● **Trecho**
★ ★ ★ ★
17 de abr. de 2007

Até que a morte...

Ela o olhava com os mesmos olhos de sempre. Adoradores e ausentes. Muitas vezes ele pensava que ela nem mesmo o via, não o seu eu real, mas aquele com o qual ela sonhava e para o qual respondia perguntas nunca feitas e para quem agradecia carinhos nunca ditos. Ele lhe dizia, claro que dizia já que não suportava mais esse amor, que não podia mais, não a amava, não a queria, mas ela somente o olhava, sonhando com outras palavras como se ele fosse somente um personagem que pudesse ser dublado ao gosto do freguês. Era quase uma tortura diária. Ela telefonava 20 vezes por dia, mandava flores, planejava viagens que nunca fariam, importunava seus amigos e nunca, mas nunca mesmo, se importava com suas respostas ríspidas, sua ira cada vez maior. Ela não via. O amava e só isso importava. O escolhera e não deixaria que ele estragasse o relacionamento de seus sonhos. Ele já não tinha forças para fugir, ela sempre o achava, não tinha forças para lutar contra vontade tão poderosa. Era um mártir que vê a hora do sacrifício chegar sabendo que não há saída, a visão do fim é quase doce. Ele a mandou vestir branco, lhe deu um buquê de flores do campo e uma aliança larga e antiquada. A levou para o campo e em uma trilha, entre arvores centenárias e flores sob os pés, prometeu ama-la até a morte. Ela não sentiu, nem mesmo ouviu a explosão que fez os pássaros fugirem em revoada. Nunca percebeu a arma encostada em seu peito, nem mesmo estranhou as lagrimas desesperadas nos olhos de seu príncipe encantado. Seu coração parou no momento mágico, na hora eterna de sua felicidade. Ela conseguira. Ele era seu até a morte.
★ ★ ★ ★
● **Descrição da tarefa**
Resuma o trecho em duas frases.

● **Material extraído**
★ ★ ★ ★
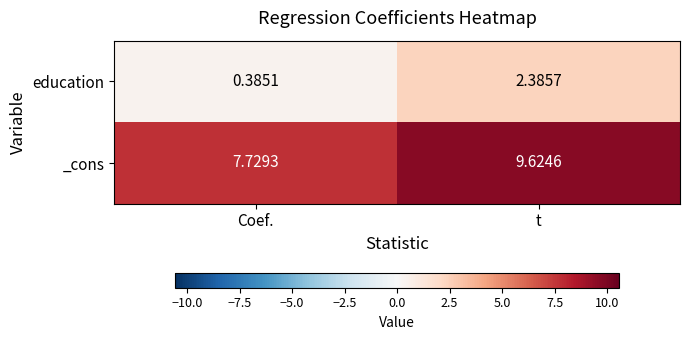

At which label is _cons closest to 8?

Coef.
★ ★ ★ ★
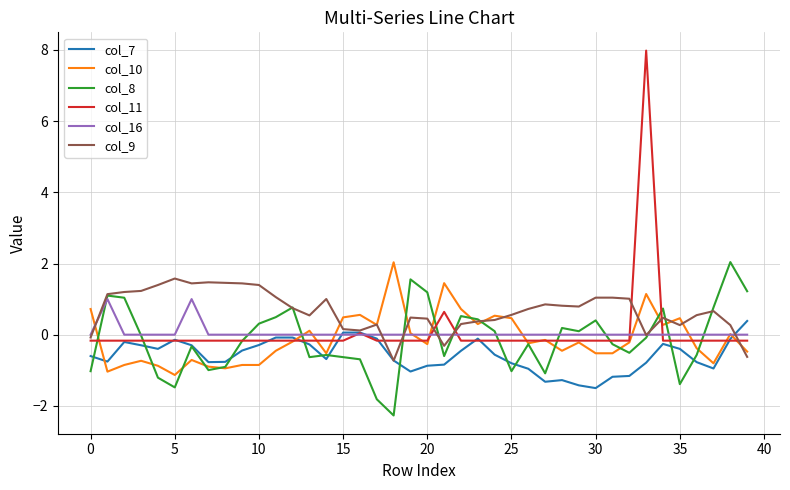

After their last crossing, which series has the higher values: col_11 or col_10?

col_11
★ ★ ★ ★
● **Resposta**
Ela ama obsessivamente um homem que a rejeita: telefona 20 vezes por dia, manda flores e ignora as respostas ríspidas dele, enquanto ele, sem forças para fugir ou lutar, se vê como um mártir diante do sacrifício. Ele a veste de branco, leva-a a uma trilha no campo, promete amá-la até a morte e dispara uma arma encostada no peito dela, que morre sem perceber, no momento de sua felicidade.